Arizona election deniers indicted and charged with holding up midterm results

A state grand jury voted to indict two local officials who delayed the certification of midterm election results in 2022 in Cochise County, Arizona, state Attorney General Kris Mayes said Wednesday.

Cochise County Supervisors Peggy Judd, 61, and Tom Crosby, 64, voted against certifying the county’s election results by the statutory deadline last year after months of having cast baseless doubt on the integrity of the election. The county certified its election results only after a court ordered it to do so.

The indictment alleges that Judd and Crosby committed two felonies by conspiring to delay the certification of election results and interfering with the secretary of state’s statewide canvass. Both are Class 5 felonies, which can carry prison terms of 6 months to 2½ years.

Peggy Suzanne Judd. (Cochise County )
Peggy Suzanne Judd. (Cochise County )

“The repeated attempts to undermine our democracy are unacceptable,” Mayes, a Democrat, said in a statement.

While each state's election laws differ, local officials’ stamp of approval is often required during the election certification process across the country.

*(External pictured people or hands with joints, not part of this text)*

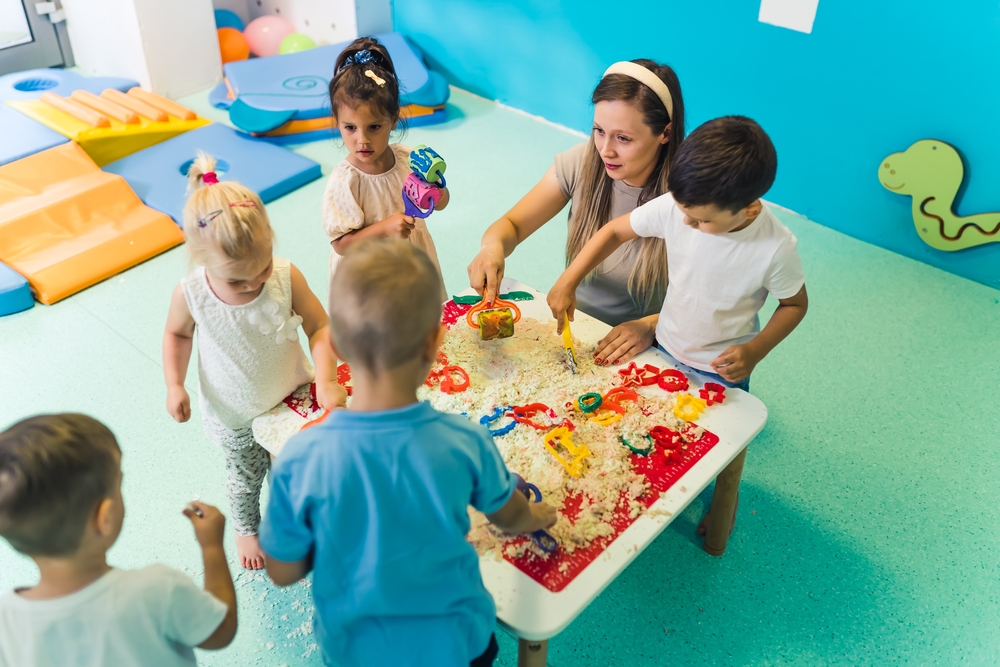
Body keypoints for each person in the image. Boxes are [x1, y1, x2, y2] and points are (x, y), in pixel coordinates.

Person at [259, 238, 557, 667]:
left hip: (354, 651)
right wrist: (538, 516)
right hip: (456, 643)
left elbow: (283, 571)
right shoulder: (464, 441)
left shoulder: (301, 458)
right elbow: (510, 517)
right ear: (435, 345)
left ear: (338, 344)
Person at [547, 116, 808, 535]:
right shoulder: (680, 207)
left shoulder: (776, 248)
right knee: (657, 427)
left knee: (727, 437)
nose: (686, 224)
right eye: (684, 212)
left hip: (721, 366)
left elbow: (794, 304)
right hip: (665, 345)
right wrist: (567, 280)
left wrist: (755, 350)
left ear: (749, 208)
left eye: (701, 220)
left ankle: (727, 493)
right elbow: (615, 231)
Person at [162, 153, 347, 570]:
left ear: (270, 239)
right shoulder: (191, 294)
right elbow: (176, 335)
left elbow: (319, 325)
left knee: (291, 470)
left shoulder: (284, 276)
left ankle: (293, 520)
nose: (253, 284)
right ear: (200, 258)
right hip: (235, 413)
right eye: (236, 279)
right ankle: (247, 528)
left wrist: (327, 376)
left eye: (261, 268)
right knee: (247, 479)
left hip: (291, 395)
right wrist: (175, 384)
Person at [468, 59, 685, 365]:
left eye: (623, 138)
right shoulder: (583, 162)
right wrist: (491, 249)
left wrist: (651, 326)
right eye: (599, 130)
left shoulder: (690, 196)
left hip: (649, 343)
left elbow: (714, 303)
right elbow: (512, 225)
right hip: (577, 329)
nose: (605, 150)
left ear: (665, 133)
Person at [0, 413, 237, 666]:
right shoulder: (156, 590)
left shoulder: (6, 621)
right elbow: (219, 632)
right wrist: (211, 548)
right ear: (104, 518)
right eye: (118, 484)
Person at [322, 35, 449, 298]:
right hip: (370, 276)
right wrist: (385, 228)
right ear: (338, 123)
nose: (362, 139)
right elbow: (341, 245)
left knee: (420, 323)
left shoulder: (407, 158)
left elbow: (440, 202)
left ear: (393, 120)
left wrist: (439, 190)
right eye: (350, 128)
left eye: (374, 127)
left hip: (411, 262)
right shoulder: (345, 181)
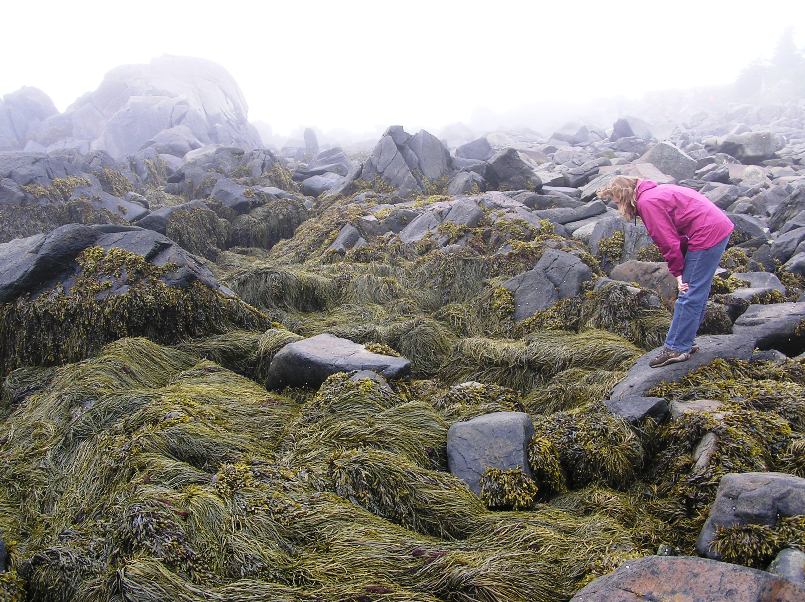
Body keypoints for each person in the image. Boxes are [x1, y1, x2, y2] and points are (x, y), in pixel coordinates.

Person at [597, 176, 734, 368]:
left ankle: (676, 348)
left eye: (617, 202)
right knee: (697, 290)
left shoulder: (647, 202)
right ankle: (685, 341)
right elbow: (680, 227)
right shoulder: (653, 193)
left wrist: (677, 274)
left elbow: (668, 242)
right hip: (716, 227)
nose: (617, 206)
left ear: (626, 196)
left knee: (689, 291)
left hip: (707, 233)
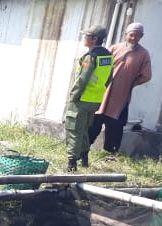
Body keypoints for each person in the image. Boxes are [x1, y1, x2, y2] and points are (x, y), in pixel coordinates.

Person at [88, 22, 152, 154]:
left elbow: (146, 76)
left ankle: (110, 153)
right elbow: (100, 66)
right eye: (131, 35)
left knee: (115, 125)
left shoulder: (143, 54)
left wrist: (131, 83)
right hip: (103, 93)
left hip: (121, 97)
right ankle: (84, 149)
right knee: (94, 121)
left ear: (142, 37)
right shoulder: (114, 48)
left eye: (137, 36)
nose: (134, 38)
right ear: (125, 35)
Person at [64, 24, 113, 172]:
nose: (84, 38)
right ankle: (84, 158)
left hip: (82, 99)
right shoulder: (108, 56)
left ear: (94, 39)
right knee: (84, 128)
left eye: (87, 36)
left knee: (73, 129)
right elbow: (109, 78)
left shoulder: (91, 57)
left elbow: (82, 79)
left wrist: (73, 97)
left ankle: (72, 164)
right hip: (95, 100)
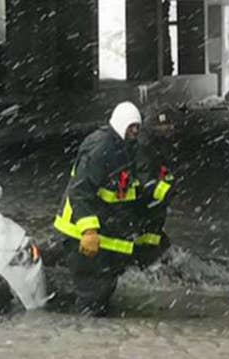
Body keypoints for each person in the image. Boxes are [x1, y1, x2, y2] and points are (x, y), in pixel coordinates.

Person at [51, 101, 143, 315]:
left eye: (137, 127)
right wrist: (89, 230)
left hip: (104, 234)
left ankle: (96, 337)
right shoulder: (101, 149)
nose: (135, 132)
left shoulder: (126, 150)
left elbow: (125, 192)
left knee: (102, 290)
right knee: (92, 295)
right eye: (131, 127)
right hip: (80, 233)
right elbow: (80, 191)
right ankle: (88, 339)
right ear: (121, 126)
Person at [132, 105, 181, 268]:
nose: (171, 128)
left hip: (153, 210)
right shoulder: (144, 147)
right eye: (167, 125)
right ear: (156, 127)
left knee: (155, 240)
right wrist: (166, 191)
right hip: (144, 209)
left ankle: (154, 262)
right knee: (147, 242)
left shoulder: (162, 144)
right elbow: (145, 181)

If Cochise hadn't certified its results by the statewide deadline and the state had been forced to affirm its election results without including the Republican county's 47,000 votes, Republican Rep. Juan Ciscomani would have lost his race for the U.S. House.

The fight in Cochise County began well before the election, as Judd and Crosby cast baseless doubt on the voting machines and sought to do a hand count of all the ballots, which state law doesn't permit. The pair also sued the county elections director, Lisa Marra, who later quit her job after five years running the county's elections.

Judd participated in the Jan. 6 “Stop the Steal” rally in 2021 but denied entering the U.S. Capitol or any wrongdoing in an interview with the Tucson Sentinel. The paper also reported that she has spread conspiracy theories online.

She and Crosby are the latest Republicans to face criminal charges related to election denialism. They didn’t immediately respond to a request for comment.

More than a dozen Republicans who agreed to serve as fake electors to the Electoral College in 2020 have also been charged in Georgia and Michigan.

CORRECTION (Nov. 29, 2023, 8:25 p.m. ET): A photo caption on a previous version of this article misstated who indicted Judd and Crosby. It was a state Superior Court grand jury, not a federal grand jury.